'Hostage incident should serve as challenge to PNP'
- Mike Frialde () - August 31, 2010 - 12:00am

MANILA, Philippines – The police should take last week’s deadly hostage incident as a challenge and a learning experience rather than as an embarrassment, according to a recipient of the Country’s Outstanding Policemen in Service (COPS) award.

“Let us view it as a challenge, that it should not happen again. There are positive lessons to be learned here. It is not exactly an eye-opener but it is more of a challenge for us officers,” Superintendent Leo Francisco told The STAR.

A clumsy police response was widely believed to have led to the killing of eight Hong Kong tourists who were held hostage by dismissed police officer Rolando Mendoza in a bus in Rizal Park last Aug. 23.

Francisco, who is with the Philippine National Police (PNP) Directorate for Integrated Police Operations (DIPO)-Northern Luzon, is one of the10 recipients of the 2010 COPS award for his service as head of the Regional Police Intelligence and Operations Unit of the National Capital Region Police Office (NCRPO).

Francisco said that the hostage taking incident should not cloud the PNP’s major accomplishments.

Francisco was cited for his role in paving the way for the prosecution of suspects in the Ruby Rose Barrameda murder case and in busting the Alvin Padilla carjacking ring.

Francisco credited the success of his unit to its close interaction with the community.

“The members of the community should be the policeman’s partners. The fight against crime should involve community participation,” he said.

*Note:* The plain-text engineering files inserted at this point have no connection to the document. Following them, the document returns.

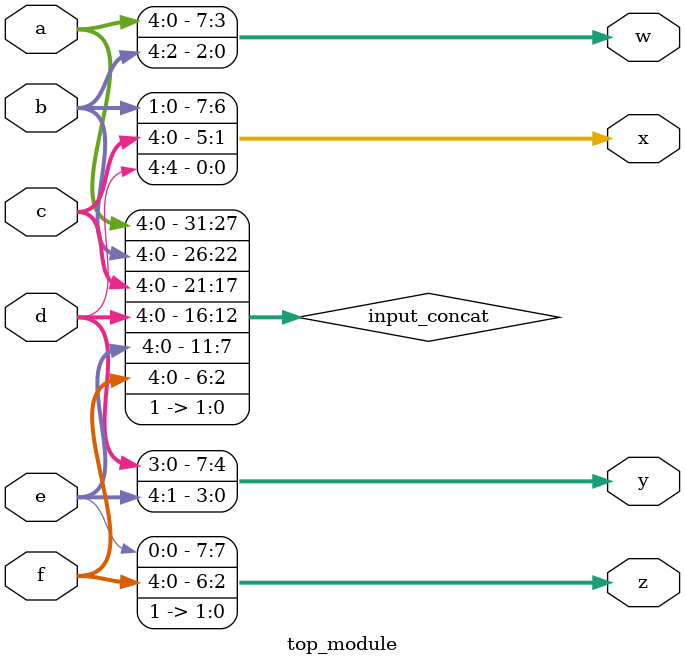
<source format=v>
module top_module (
    input [4:0] a, b, c, d, e, f,
    output [7:0] w, x, y, z );

    wire [31:0] input_concat = { a, b, c, d, e, f, 2'b11 };
    assign w = input_concat[31:24];
    assign x = input_concat[23:16];
    assign y = input_concat[15:8];
    assign z = input_concat[7:0];

endmodule
</source>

Francisco said the value of community involvement became more apparent to him during his stint as head of the Intelligence Division of the Manila Police Department.

He said the Manila Police has made it a point to conduct regular dialogs with student groups since the city is host to the university belt.

Francisco added that information sharing at the barangay level has also proved useful in monitoring the security of the Pandacan oil depot.

“We have radio groups at the barangay level which assist the police in monitoring the security situation across the city,” he said.

“There is always a continuous exchange of information,” he added.

The COPS award, established in 2003, is a joint undertaking of the Metrobank Foundation and the Rotary Club of Manila East.

Aside from Francisco, other recipients of this year’s COPS award are Superintendent Florencio Ortilla of Davao City; Superintendent Noel Ponsaran of Davao City; Superintendent Sidney Villaflor of San Jose City, Nueva Ecija; Police Officer 3 Edilberto Euraoba III of Sibulan, Negros Oriental; Police Officer 3 Shella Mae Sangrines of Iloilo City; Police Officer 3 Zoraida Aripin of Zamboanga City; Police Officer 3 Joey Castillon of Tobias Fornier, Antique; Senior Police Officer 2 Hermie Raymundo of Lingayen, Pangasinan; and Police Officer 3 Roel Paclibar of Tacurong City, Sultan Kudarat.           

Each awardee receives a cash prize of P250,000 and a trophy.

The awardees are chosen from among some 100 nominees.

The 10 awardees have gone through a rigorous screening process involving panel interviews and documents evaluation.

Justice Secretary Leila de Lima and Supreme Court Associate Justice Mariano del Castillo co-chaired the panel of judges.

Panel members were Dr. Jose Ma. Arsenio Mariano, president of the University of Asia and the Pacific; Eusebio Tan, president of the Management Association of the Philippines; Jose Tale, chairman of the Couples for Christ; Paul Schafer, resident representative of the Hanns Seidel Foundation; and Joel Reyes Zobel, a broadcast journalist from “Super Radyo” DzBB of GMA Network.